[[ Document extract, beginning ]]
Subject: Jump processes in the standard quantum theory
Date: Wed, 24 Dec 2003 13:50:16 +0200
From: Dimi Chakalov <>
To: Rod <>

Hi Rod,

Eight months ago, you stated that the main virtue of Bell-type QFT were its clarity, only you didn't explain the source of those hidden waves nor the source of the quantum waves in standard quantum mechanics,

I couldn't see in your recent paper [Ref. 1] any effort to shed some light on this crucial issue.

Let me try to be specific, and please correct me if I'm wrong.

Suppose, just for the sake of the argument, that the QM wave function, [psi], provides a complete description of any quantum system. First, we treat the quantum system as being totally isolated from 'everything else in the universe'. We have to keep it "there" (where?), safe and secure, until we complete the "preparation",

Then we "measure" it, and get a quantum jump due to the non-unitary, non-relativistic, "instantaneous", and totally mystical transition from quantum to classical regime.

Sounds like a joke, but it works FAPP.

The interesting story is the utmost belief that this mystical *isolated* quantum system changes with time, as read by a physical clock. This can be written as [Ref. 2]

[psi](t_2) = U(t_2, t_1) [psi](t_1)

The time evolution propagator, U(t_2, t_1), describes the evolution of the system from time t_1 to time t_2. Note that we're talking about a time *interval*,

An isolated system is represented by a state vector that conveys statistic predictions for measurement outcomes. The temporal evolution law of the state is determined by the unitary operator

U = exp -iHt/h

where the Hamiltonian  H  is dictated either by external classical potentials and/or universal inter-particle/fields interactions. [Ref. 3]

I hope you will agree on these prerequisites, I deliberately picked some of the best papers written by professional physicists.

Now comes the puzzle: you get a "quantum jump" and cannot, even in principle, explain how my good old wristwatch reads this jump, although you explicitly insert some time parameter in the unitary operator above. This is an old story, from 1931,

Hence we believe that the "time" implied in the "evolution" of the "isolated" quantum system is not identical to the time read by a physical clock.
[[ Document extract, end ]]
[[ Dataset entries, beginning ]]
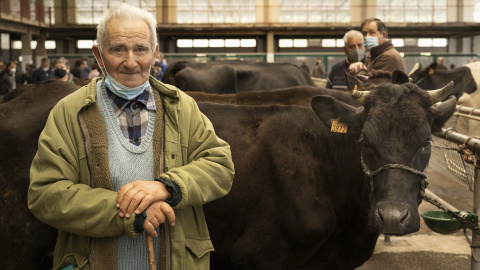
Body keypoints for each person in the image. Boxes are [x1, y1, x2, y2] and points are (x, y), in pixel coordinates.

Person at [28, 3, 234, 270]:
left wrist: (166, 187)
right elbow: (45, 193)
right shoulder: (70, 112)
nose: (130, 62)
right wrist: (132, 214)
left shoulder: (181, 107)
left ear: (155, 53)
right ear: (98, 55)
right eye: (117, 49)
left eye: (140, 49)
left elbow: (220, 165)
[[ Dataset entries, end ]]
● Task set:
[A] From the email on jump processes, list the words that describe the transition from the quantum to the classical regime.
[B] Translate this sentence from the email on jump processes into French: "The time evolution propagator, U(t_2, t_1), describes the evolution of the system from time t_1 to time t_2."
[C] Check each statement against the email on jump processes. Answer yes or no, and quote the words that decide it. (i) The Hamiltonian may be dictated by external classical potentials. (ii) The puzzle about the wristwatch dates from 1951. (iii) The recent paper makes an effort to explain the source of the waves.

● Answers in order:
[A] non-unitary, non-relativistic, instantaneous, totally mystical

[B] Le propagateur d'évolution temporelle, U(t_2, t_1), décrit l'évolution du système du temps t_1 au temps t_2.

[C]
(i) Yes: "external classical potentials and/or universal inter-particle/fields interactions"
(ii) No: "This is an old story, from 1931"
(iii) No: "I couldn't see in your recent paper [Ref. 1] any effort to shed some light on this crucial issue."